Instruction -
In the data below, find the line containing "X39880000Y-52000000D03*", then set down that line and every later line up to and including the line containing "X9310000Y-62540000D03*", exactly.

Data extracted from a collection

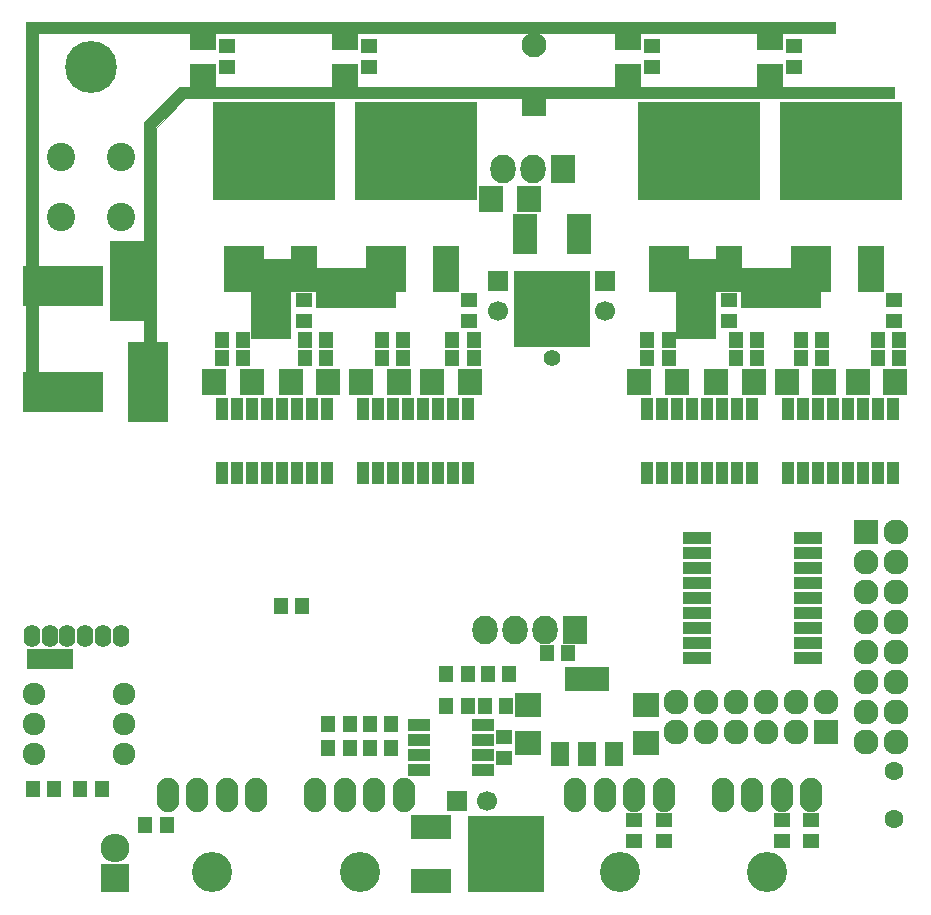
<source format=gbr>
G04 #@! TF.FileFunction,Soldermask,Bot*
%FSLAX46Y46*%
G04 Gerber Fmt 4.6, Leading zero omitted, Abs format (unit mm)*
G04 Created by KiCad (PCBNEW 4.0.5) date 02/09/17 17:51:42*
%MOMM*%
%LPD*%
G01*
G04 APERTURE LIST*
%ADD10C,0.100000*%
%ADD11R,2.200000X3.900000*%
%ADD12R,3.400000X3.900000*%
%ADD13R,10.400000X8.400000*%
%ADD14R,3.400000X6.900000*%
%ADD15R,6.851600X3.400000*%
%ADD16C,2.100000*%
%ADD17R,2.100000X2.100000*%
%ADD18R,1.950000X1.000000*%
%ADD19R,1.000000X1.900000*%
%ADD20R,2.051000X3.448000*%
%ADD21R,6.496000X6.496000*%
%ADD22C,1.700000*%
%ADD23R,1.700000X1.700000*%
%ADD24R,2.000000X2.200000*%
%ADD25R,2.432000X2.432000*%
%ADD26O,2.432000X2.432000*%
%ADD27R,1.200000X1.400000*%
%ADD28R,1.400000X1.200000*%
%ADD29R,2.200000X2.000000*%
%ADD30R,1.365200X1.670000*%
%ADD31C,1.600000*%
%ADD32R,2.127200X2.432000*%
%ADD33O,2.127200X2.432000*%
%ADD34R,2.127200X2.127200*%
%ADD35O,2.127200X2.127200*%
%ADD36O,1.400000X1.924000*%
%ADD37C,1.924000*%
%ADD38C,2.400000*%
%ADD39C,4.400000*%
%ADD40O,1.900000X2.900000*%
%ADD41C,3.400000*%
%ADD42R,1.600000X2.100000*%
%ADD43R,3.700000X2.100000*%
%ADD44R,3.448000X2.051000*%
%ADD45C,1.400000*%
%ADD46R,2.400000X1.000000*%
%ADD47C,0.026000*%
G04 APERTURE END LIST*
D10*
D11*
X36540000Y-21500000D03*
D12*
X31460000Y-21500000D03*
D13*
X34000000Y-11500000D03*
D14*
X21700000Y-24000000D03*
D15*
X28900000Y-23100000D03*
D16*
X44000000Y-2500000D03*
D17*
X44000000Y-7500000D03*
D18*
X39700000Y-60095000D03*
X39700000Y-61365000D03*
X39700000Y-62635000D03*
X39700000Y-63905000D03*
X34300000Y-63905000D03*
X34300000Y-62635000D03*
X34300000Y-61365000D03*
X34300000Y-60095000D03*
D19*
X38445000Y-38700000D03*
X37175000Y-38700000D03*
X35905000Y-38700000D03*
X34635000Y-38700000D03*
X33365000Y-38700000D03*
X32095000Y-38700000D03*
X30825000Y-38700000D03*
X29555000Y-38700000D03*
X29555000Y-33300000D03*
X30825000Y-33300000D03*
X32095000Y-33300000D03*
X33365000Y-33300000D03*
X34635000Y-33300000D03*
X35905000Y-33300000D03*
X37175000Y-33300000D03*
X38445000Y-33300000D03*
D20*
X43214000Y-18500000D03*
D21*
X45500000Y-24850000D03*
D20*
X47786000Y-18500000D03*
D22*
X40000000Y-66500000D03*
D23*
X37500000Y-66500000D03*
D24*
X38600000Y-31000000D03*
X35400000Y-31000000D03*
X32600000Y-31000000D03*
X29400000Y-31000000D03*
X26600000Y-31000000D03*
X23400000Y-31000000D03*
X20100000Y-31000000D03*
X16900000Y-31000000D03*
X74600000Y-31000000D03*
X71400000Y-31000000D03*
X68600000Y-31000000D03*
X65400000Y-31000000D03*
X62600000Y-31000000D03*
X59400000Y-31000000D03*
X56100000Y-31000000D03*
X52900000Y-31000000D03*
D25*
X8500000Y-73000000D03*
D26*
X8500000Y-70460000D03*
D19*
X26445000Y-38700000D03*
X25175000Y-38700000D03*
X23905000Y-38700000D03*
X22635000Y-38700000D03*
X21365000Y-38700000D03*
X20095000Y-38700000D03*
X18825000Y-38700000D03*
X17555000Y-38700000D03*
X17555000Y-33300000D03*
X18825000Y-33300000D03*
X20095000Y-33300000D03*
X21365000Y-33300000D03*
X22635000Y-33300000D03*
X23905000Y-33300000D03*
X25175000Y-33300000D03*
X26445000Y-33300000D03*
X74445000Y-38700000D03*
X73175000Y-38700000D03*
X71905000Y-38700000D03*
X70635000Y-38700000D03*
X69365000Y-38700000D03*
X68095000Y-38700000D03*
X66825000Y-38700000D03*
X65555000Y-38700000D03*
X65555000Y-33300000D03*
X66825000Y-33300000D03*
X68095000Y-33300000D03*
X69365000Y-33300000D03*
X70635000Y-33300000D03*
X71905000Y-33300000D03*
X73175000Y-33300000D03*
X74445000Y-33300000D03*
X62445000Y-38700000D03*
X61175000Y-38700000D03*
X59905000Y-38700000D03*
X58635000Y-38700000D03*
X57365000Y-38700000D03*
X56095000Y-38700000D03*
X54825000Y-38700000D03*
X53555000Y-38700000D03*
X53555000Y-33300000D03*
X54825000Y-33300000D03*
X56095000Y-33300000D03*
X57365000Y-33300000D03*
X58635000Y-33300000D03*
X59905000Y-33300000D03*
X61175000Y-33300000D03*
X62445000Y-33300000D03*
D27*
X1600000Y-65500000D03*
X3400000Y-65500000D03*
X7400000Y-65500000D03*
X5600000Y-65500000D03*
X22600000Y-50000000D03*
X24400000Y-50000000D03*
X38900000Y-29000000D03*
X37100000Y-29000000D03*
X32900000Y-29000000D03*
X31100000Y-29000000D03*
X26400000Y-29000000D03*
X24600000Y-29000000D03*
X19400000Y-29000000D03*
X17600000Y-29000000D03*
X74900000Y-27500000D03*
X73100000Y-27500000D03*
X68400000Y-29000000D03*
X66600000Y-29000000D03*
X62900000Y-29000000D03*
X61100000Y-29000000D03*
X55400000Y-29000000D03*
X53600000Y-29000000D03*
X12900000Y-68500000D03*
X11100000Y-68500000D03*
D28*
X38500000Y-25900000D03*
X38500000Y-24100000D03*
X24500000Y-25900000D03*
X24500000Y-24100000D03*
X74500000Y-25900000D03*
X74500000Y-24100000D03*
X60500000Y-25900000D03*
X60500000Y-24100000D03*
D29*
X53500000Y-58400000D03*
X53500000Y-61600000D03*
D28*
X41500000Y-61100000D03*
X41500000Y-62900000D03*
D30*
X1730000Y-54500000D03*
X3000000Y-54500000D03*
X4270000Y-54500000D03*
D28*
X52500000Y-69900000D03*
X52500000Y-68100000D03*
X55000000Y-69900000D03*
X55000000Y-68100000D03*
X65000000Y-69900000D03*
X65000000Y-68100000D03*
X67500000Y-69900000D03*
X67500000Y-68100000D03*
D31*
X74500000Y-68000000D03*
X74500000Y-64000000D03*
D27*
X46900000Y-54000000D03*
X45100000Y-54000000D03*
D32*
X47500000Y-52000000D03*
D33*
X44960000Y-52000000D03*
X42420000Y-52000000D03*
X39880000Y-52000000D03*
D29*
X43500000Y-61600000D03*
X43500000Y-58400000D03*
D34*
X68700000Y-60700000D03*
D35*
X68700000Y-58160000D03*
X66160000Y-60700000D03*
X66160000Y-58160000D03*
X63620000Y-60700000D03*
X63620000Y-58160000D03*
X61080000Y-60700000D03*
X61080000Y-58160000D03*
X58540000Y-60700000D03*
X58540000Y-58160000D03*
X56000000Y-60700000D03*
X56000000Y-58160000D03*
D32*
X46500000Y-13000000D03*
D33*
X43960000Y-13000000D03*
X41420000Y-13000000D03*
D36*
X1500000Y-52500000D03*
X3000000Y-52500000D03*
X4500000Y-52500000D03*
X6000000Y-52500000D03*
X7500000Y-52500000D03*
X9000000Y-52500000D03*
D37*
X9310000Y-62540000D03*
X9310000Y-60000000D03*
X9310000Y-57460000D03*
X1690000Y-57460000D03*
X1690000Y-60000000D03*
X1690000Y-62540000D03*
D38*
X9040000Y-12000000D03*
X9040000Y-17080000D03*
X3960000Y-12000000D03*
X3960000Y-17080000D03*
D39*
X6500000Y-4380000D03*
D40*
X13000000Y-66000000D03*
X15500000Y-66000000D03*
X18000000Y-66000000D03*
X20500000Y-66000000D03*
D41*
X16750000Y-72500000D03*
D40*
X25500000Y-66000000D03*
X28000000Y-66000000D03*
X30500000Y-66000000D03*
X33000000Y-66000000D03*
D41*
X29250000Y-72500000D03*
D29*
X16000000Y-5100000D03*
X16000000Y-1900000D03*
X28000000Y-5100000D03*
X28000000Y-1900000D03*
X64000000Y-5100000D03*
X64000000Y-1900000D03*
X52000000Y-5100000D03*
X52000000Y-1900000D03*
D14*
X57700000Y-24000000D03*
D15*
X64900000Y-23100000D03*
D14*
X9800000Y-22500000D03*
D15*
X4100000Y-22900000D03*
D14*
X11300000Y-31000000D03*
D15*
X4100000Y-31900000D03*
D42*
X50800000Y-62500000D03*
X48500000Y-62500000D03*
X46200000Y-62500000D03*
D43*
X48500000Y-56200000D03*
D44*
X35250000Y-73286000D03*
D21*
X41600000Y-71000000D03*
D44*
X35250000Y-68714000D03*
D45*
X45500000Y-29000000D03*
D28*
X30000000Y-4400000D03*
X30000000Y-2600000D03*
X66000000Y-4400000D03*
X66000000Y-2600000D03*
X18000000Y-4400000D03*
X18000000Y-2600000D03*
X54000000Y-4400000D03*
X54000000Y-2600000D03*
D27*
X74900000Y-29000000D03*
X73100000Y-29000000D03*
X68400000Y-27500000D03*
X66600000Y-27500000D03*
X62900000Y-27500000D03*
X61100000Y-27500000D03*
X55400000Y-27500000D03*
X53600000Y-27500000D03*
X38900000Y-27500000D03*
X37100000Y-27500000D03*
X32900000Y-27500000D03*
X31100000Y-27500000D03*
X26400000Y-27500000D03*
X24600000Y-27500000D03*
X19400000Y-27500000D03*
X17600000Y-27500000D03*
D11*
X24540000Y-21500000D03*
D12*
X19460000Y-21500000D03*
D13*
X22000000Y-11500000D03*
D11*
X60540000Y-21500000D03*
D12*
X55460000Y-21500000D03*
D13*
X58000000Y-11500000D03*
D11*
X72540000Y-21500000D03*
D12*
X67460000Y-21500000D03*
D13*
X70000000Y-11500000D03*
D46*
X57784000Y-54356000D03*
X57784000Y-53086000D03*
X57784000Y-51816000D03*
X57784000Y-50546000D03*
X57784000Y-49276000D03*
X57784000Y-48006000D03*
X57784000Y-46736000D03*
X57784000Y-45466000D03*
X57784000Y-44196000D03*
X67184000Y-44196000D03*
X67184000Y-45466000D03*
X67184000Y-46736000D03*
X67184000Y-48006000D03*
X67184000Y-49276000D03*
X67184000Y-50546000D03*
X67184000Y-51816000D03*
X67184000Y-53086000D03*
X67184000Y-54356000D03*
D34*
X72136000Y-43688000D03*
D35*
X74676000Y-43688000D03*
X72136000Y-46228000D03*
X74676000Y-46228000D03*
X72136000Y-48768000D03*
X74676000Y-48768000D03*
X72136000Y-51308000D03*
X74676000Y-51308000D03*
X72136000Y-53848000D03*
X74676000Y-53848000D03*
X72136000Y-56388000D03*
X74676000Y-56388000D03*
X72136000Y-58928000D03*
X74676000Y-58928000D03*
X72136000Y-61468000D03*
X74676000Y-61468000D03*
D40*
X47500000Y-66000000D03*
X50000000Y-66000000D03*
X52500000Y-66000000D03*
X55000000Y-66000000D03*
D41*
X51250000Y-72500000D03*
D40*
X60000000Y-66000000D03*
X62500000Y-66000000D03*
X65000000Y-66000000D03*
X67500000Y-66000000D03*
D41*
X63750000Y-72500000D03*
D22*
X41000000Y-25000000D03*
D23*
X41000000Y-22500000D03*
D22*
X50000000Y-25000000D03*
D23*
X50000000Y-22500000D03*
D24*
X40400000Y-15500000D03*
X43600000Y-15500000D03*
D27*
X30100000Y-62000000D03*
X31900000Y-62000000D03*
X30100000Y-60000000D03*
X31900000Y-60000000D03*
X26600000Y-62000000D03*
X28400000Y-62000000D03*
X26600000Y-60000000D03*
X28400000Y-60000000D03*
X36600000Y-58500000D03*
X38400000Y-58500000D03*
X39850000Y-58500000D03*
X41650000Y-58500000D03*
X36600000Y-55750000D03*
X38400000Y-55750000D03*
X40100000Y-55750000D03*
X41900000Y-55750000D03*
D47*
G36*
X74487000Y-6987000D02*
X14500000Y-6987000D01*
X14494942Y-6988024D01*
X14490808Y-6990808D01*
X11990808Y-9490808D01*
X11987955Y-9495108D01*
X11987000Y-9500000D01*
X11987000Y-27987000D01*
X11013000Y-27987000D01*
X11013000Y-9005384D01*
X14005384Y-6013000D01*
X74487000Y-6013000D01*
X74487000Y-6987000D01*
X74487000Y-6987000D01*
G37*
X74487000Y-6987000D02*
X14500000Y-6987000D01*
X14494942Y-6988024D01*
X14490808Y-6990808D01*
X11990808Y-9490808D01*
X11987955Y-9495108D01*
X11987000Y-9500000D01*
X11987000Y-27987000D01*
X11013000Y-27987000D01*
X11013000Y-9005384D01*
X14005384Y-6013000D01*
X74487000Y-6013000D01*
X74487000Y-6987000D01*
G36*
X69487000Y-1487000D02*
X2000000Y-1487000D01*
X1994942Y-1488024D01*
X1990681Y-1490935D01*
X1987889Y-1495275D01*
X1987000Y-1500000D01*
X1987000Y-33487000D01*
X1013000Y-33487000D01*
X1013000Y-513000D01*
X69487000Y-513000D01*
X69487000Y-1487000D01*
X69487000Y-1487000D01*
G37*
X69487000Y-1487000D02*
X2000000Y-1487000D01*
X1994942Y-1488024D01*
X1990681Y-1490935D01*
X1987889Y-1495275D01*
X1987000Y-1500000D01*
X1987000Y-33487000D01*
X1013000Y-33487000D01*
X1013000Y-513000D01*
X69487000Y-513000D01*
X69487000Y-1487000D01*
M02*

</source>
...
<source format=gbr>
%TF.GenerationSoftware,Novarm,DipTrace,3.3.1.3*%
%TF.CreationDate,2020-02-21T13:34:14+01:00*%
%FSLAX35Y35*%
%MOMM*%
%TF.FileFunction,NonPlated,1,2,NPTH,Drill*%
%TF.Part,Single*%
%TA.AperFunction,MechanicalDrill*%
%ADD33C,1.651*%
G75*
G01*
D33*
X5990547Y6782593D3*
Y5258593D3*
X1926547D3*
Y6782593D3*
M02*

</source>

Output for this exercise -
X39880000Y-52000000D03*
D29*
X43500000Y-61600000D03*
X43500000Y-58400000D03*
D34*
X68700000Y-60700000D03*
D35*
X68700000Y-58160000D03*
X66160000Y-60700000D03*
X66160000Y-58160000D03*
X63620000Y-60700000D03*
X63620000Y-58160000D03*
X61080000Y-60700000D03*
X61080000Y-58160000D03*
X58540000Y-60700000D03*
X58540000Y-58160000D03*
X56000000Y-60700000D03*
X56000000Y-58160000D03*
D32*
X46500000Y-13000000D03*
D33*
X43960000Y-13000000D03*
X41420000Y-13000000D03*
D36*
X1500000Y-52500000D03*
X3000000Y-52500000D03*
X4500000Y-52500000D03*
X6000000Y-52500000D03*
X7500000Y-52500000D03*
X9000000Y-52500000D03*
D37*
X9310000Y-62540000D03*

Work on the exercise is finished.